Também pode ser porque o mundo tem me cobrado. Quem diria que ser
gente grande era tão chato?! Saudades da época em que a chuva caía
e eu só me ocupava da minha cama, das minhas histórias e sonhos. Tenho
tido tão pouco tempo para isso.
Tudo
é uma questão de tempo, Zé. Tempo de rir, tempo de chorar. Tempo
de ir, tempo de ficar. Tempo de seguir em frente, tempo de recuar.
Tempo de usufruir, tempo de se preparar. Tempo de espera. Estranho
isso, mas sim, há tempo só para esperarmos.

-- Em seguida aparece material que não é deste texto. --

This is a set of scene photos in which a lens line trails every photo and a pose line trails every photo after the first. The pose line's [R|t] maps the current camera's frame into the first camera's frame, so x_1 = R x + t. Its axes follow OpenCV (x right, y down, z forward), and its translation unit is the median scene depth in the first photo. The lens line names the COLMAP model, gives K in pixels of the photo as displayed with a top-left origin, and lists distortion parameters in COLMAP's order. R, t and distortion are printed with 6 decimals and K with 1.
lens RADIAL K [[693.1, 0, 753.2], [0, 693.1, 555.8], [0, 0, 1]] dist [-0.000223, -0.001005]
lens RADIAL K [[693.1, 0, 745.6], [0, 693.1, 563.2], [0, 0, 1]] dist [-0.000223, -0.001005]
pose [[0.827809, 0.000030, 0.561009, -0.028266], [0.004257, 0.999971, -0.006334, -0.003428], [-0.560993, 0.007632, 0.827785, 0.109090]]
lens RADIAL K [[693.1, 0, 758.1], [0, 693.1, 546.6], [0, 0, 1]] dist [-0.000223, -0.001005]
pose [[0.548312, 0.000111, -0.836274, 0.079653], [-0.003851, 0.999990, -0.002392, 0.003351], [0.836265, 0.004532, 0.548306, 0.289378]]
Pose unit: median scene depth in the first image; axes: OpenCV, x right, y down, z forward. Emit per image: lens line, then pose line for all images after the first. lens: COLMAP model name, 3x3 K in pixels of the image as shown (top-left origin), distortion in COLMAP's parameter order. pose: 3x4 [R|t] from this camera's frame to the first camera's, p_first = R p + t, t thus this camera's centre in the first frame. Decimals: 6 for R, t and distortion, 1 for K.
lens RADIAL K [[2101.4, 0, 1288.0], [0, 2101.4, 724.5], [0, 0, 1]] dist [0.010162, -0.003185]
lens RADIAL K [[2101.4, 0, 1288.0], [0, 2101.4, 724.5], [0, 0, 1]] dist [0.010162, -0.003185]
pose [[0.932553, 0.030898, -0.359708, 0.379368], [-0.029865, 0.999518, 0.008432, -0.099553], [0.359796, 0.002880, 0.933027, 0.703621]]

E julgo ser o tempo
mais difícil de se cumprir. É da gente essa pressa da vida, do
novo, do sonho, do eterno. E tudo é tão efêmero.
O
tempo tem sido de longa espera, Zé. De medo também. Toda espera
carrega em si um pouco de insegurança. Medo de nunca chegar, ou de
chegar e não ser o que se esperava. Já me aconteceu isso, Zé. E
talvez por isso mesmo minha inconsistência seja ainda maior. Mas não me
desespero. Não me permito descontrole. Deus tem o controle de tudo e
mesmo quando julgo não saber, Ele já sabe do melhor. Eu acredito
nessa força maior e melhor que me põe para dormir todas as noites,
e me desperta para o dia que está lá fora.